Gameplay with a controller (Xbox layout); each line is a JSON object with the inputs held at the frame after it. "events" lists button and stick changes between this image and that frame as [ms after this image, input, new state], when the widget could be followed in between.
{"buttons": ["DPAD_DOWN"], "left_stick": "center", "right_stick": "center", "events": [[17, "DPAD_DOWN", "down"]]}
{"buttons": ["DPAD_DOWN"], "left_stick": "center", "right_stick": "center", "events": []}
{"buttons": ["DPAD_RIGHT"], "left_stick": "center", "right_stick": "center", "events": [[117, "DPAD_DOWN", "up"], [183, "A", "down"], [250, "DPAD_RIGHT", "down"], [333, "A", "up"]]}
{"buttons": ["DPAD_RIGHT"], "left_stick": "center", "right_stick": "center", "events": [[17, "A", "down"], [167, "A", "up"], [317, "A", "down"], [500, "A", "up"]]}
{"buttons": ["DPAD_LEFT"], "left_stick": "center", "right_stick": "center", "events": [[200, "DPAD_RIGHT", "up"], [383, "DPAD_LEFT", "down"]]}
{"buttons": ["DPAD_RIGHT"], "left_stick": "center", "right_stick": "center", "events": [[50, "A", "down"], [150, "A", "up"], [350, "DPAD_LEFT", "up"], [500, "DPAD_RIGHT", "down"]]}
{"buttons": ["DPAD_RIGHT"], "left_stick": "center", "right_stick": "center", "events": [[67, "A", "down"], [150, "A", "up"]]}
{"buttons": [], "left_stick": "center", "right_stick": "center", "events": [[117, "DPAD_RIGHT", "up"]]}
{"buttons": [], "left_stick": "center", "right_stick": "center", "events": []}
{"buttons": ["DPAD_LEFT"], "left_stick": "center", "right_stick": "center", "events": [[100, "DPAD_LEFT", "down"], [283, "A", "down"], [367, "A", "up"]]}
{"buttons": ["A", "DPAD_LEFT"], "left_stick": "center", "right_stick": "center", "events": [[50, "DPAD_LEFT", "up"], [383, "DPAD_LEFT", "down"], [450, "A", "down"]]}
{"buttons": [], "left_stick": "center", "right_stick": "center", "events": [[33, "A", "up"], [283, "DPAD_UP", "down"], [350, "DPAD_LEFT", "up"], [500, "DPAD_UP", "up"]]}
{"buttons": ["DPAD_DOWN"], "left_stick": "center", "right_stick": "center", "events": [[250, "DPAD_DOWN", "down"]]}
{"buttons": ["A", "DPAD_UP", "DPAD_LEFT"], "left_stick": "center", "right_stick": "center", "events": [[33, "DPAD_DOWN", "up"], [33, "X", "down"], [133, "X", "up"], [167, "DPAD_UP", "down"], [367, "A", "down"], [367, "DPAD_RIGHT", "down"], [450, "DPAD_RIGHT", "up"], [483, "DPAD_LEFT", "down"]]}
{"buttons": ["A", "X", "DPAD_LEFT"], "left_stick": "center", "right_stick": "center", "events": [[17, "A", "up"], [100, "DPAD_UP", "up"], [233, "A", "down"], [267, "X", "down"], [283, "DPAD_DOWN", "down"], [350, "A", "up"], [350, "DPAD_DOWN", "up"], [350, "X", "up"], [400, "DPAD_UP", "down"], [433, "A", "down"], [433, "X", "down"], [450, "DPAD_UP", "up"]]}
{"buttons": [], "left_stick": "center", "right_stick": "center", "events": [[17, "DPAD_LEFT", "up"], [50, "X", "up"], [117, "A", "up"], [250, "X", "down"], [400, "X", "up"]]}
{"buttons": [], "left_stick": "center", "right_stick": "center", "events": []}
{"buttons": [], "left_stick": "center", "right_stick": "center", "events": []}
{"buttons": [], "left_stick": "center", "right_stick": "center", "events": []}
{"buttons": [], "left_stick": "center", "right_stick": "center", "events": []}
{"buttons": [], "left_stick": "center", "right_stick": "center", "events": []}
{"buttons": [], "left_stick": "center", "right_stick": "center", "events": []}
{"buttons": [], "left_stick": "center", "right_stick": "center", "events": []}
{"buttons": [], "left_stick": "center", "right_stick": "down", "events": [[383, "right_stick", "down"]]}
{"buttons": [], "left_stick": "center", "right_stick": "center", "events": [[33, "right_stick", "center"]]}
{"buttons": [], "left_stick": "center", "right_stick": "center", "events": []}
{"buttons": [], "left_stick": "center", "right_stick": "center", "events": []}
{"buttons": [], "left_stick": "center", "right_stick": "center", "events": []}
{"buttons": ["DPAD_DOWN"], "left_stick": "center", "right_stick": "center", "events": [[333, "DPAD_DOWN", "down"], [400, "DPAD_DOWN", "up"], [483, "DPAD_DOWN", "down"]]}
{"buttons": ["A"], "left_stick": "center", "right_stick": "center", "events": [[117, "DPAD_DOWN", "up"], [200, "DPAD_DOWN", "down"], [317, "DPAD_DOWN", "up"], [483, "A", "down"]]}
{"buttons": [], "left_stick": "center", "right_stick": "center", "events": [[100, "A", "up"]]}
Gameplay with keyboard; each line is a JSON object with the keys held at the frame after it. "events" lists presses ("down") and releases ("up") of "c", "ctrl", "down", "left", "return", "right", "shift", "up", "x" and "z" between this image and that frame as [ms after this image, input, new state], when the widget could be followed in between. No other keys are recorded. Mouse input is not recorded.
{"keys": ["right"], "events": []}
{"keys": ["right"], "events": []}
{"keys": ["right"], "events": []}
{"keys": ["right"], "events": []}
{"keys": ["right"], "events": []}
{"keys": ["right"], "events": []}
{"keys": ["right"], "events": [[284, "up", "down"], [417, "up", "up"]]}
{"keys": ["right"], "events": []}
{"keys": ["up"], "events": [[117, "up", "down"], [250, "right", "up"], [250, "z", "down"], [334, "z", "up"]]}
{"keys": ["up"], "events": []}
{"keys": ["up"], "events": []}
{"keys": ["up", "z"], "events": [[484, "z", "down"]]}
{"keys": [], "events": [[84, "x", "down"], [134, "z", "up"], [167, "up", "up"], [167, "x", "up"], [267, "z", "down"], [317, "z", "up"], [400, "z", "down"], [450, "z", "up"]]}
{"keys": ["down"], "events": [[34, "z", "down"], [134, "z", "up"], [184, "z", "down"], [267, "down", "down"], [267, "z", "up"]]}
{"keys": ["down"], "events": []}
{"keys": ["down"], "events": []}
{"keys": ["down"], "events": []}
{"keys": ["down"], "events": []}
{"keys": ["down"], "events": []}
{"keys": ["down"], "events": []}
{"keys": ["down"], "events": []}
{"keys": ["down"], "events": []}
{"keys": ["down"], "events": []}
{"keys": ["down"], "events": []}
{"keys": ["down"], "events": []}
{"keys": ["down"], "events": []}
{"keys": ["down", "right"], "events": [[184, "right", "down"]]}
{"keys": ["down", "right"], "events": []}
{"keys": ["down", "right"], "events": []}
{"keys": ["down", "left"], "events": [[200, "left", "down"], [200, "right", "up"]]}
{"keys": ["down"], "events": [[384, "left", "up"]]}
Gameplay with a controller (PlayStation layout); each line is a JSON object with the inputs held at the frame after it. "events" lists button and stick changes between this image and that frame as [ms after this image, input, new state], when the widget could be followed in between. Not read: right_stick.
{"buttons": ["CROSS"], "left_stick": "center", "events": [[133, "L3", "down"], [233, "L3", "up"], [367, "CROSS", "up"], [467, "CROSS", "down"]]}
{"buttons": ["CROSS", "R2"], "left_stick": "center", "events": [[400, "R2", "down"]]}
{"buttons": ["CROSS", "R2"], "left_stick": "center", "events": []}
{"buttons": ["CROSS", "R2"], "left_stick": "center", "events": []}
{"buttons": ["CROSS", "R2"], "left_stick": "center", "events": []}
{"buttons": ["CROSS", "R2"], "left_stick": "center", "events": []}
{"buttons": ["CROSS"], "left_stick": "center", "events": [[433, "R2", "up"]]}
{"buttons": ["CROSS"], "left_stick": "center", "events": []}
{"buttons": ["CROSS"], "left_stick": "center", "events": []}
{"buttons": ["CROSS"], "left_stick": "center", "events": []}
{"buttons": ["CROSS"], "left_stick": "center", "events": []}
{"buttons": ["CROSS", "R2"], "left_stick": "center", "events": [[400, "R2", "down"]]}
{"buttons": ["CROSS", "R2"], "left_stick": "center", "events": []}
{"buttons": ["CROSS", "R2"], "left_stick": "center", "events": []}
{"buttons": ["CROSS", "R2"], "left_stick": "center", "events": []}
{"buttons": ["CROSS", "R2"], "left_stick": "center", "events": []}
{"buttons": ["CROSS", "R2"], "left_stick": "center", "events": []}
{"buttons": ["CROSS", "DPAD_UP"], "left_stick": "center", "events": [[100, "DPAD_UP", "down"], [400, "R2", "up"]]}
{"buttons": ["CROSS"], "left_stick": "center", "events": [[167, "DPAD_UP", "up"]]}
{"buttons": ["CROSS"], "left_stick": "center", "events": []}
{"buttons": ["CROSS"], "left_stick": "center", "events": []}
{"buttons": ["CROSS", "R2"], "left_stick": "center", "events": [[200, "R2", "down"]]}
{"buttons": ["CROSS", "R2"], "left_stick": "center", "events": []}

☆ ☆ ☆ ☆

### Problem description:
From the listing above, collect every line that mentions the word "state".

### Your response:
Gameplay with a controller (Xbox layout); each line is a JSON object with the inputs held at the frame after it. "events" lists button and stick changes between this image and that frame as [ms after this image, input, new state], when the widget could be followed in between.
Gameplay with keyboard; each line is a JSON object with the keys held at the frame after it. "events" lists presses ("down") and releases ("up") of "c", "ctrl", "down", "left", "return", "right", "shift", "up", "x" and "z" between this image and that frame as [ms after this image, input, new state], when the widget could be followed in between. No other keys are recorded. Mouse input is not recorded.
Gameplay with a controller (PlayStation layout); each line is a JSON object with the inputs held at the frame after it. "events" lists button and stick changes between this image and that frame as [ms after this image, input, new state], when the widget could be followed in between. Not read: right_stick.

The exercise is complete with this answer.